■ **What you should do**: Look through the data below and output, unchanged, every line from the one holding "ring dip: (100, 70)" through the one holding "index mcp: (137, 139)", inclusive. Skip the pictures.

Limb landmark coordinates
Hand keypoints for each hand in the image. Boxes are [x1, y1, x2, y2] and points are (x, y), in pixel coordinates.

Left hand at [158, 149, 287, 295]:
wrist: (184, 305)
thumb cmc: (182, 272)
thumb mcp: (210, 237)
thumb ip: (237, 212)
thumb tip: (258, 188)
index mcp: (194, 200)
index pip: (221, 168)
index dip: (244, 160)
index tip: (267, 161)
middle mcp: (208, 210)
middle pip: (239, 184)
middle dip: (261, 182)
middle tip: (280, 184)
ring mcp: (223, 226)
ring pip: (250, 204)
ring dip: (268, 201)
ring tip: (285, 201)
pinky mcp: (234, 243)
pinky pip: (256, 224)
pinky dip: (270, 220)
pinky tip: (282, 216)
==
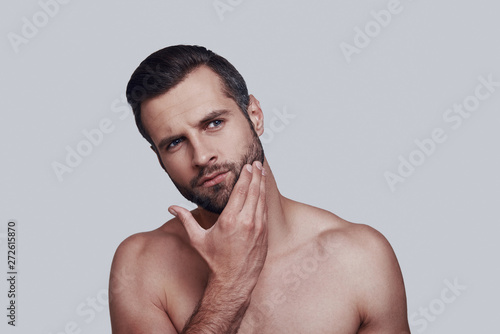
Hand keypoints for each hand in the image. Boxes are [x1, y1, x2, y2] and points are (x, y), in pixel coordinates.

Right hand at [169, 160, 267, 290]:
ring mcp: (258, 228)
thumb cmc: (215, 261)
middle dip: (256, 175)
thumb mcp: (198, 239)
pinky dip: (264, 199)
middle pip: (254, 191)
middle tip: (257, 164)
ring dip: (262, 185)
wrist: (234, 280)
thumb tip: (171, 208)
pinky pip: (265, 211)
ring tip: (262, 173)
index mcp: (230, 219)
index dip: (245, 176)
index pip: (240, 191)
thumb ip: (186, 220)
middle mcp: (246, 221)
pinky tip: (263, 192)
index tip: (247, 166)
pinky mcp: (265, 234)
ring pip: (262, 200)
* * *
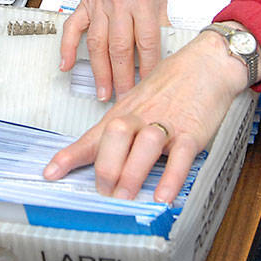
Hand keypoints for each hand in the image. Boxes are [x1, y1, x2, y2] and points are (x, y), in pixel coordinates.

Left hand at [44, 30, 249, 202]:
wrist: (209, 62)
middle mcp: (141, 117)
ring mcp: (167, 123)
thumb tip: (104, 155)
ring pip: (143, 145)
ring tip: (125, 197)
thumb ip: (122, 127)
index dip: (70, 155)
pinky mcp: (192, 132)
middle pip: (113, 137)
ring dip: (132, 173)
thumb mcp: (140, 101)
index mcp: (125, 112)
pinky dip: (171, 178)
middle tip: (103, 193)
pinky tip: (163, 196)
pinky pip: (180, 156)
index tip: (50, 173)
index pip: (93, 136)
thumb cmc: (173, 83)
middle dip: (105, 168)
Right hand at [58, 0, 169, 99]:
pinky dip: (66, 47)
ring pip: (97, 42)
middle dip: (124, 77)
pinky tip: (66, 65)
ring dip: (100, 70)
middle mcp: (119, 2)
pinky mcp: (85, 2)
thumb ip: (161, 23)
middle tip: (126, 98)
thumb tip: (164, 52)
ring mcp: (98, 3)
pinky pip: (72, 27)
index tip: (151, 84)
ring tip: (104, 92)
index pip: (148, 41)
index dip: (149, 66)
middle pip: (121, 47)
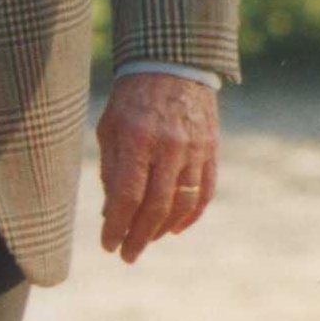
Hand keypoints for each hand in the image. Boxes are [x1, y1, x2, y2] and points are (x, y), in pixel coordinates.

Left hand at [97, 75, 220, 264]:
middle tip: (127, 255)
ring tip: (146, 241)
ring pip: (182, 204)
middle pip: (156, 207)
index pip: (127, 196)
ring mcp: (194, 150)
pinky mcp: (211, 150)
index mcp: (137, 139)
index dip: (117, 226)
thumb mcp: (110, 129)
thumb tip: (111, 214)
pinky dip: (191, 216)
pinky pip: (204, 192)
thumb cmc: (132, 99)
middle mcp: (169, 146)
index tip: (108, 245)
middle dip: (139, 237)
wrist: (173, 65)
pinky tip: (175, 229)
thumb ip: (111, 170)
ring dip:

■ **Answer to this exercise**:
ring dip: (100, 70)
middle mcp: (119, 2)
pinky mcp: (85, 2)
thumb ip: (161, 23)
middle tip: (126, 98)
thumb tip: (164, 52)
ring mcp: (98, 3)
pinky pip: (72, 27)
index tip: (151, 84)
ring tip: (104, 92)
index pip: (148, 41)
index dip: (149, 66)
middle pip: (121, 47)
Hand keypoints for each hand in the image. Boxes are [x1, y1, x2, y2] and points are (x, y), in pixel coordinates.

Left hand at [97, 75, 220, 264]:
middle tip: (127, 255)
ring tip: (146, 241)
ring pip: (182, 204)
middle pip: (156, 207)
index pip: (127, 196)
ring mcp: (194, 150)
pinky mcp: (211, 150)
index mcp: (137, 139)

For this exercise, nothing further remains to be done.